Getting around Tallinn
Above: Wham bam, thank you tram!
Below: Pedal power
Taxi drivers are notorious over the world for trying to scam naive tourists with extortionate rates, and Tallinn isn't any different. Follow the usual caveats: only take a licensed taxi from a rank or established company, check the driver has an operator's card (a white plastic card with the driver's photo, on the dashboard) and always insist on using the meter. If you're feeling confident insist on a printed receipt - if the driver can't issue you with one, legally you have the right to refuse the fare!

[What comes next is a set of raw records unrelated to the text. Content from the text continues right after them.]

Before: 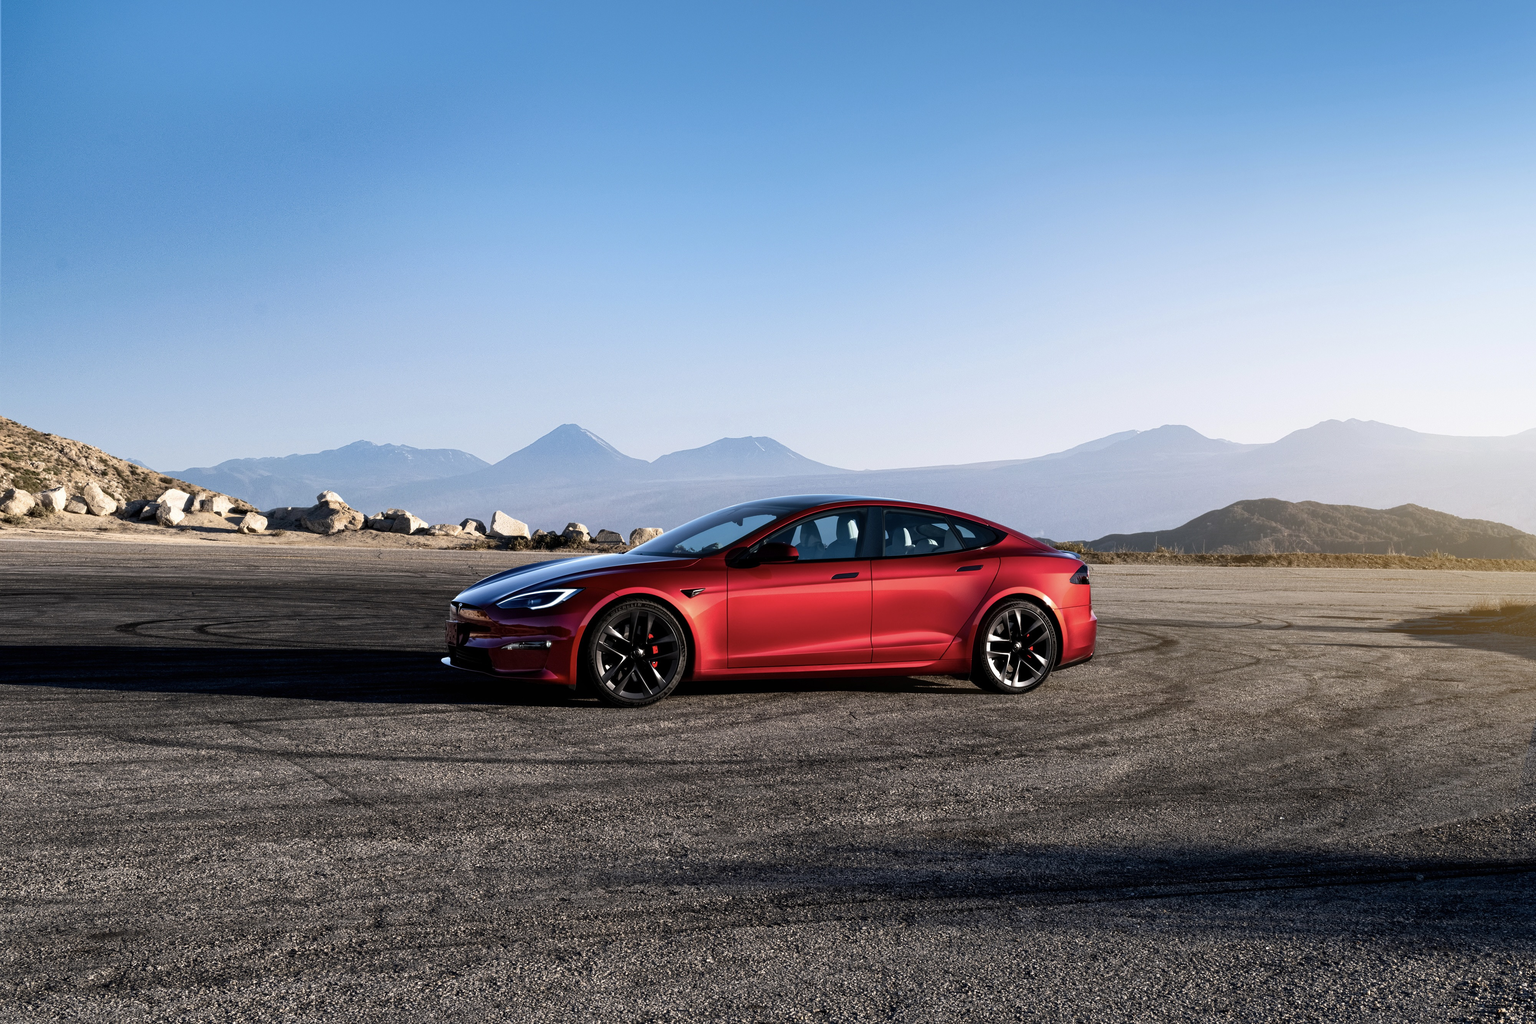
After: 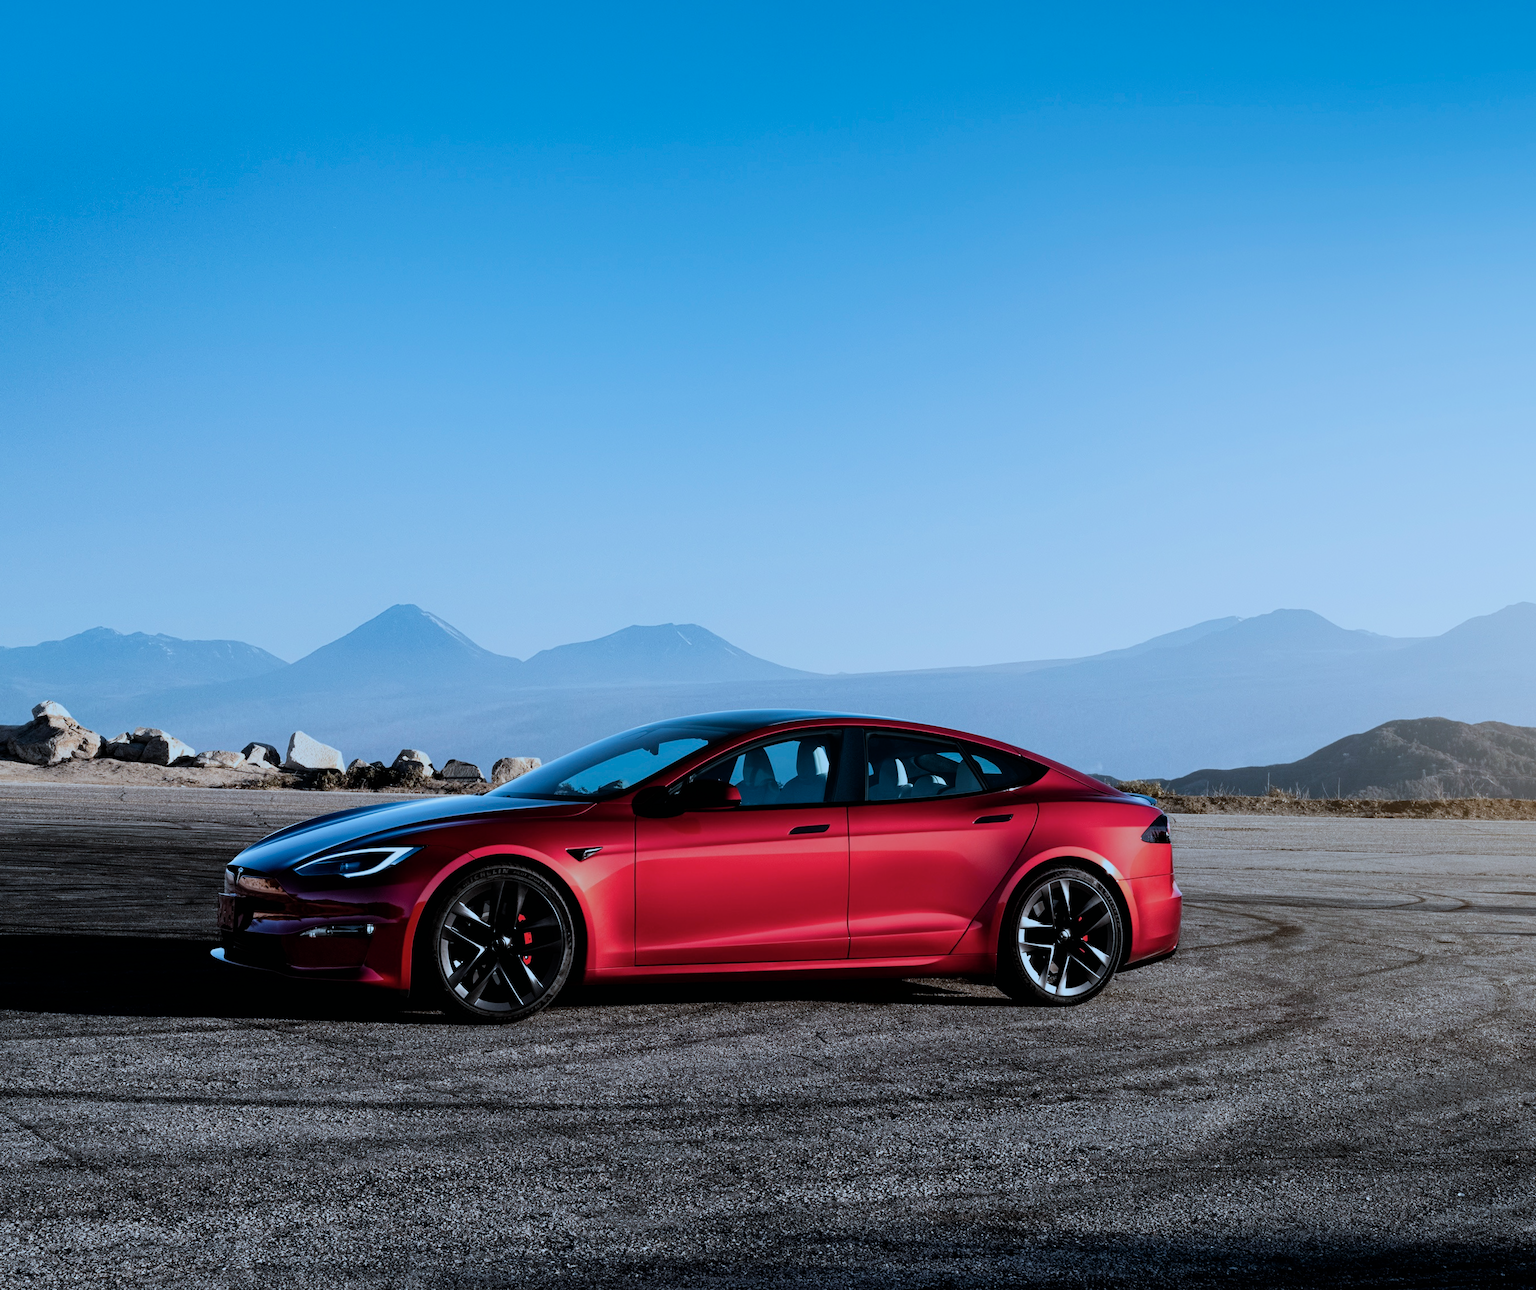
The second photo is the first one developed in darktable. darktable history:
color correction: highlights a* -9.35, highlights b* -23.15
filmic rgb: black relative exposure -7.65 EV, white relative exposure 4.56 EV, hardness 3.61, contrast 1.05
crop: left 18.479%, right 12.2%, bottom 13.971%
exposure: black level correction 0.001, exposure -0.125 EV, compensate exposure bias true, compensate highlight preservation false
rotate and perspective: rotation 0.226°, lens shift (vertical) -0.042, crop left 0.023, crop right 0.982, crop top 0.006, crop bottom 0.994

The advantages of travelling by car are obvious - door to door service and plenty of opportunities for daytripping. Disadvantages include some slightly substandard roads, some very substandard drivers and even the odd moose straying into your path. But as long as you drive defensively and are prepared to do a bit of herbivore dodging you should get by. Parking can also be a bit of a mare if you want to get anywhere near the Old Town, and even during the day you are required to have (dipped) headlights turned on.
By public transportation
Using the Tallinn public transport system is fairly easy for the most part. Buses, trolleybuses and trams all use the same type of ticket, which can be bought at any kiosk for 10 EEK (or 85 for a book of ten). You can also buy a ticket from the driver, but you'll be charged an extra 5 EEK for the privilege. Stamp your ticket in the machine straightaway or you're effectively riding without one. Inspectors are rare but the 600 EEK fine could seriously dent your beer budget.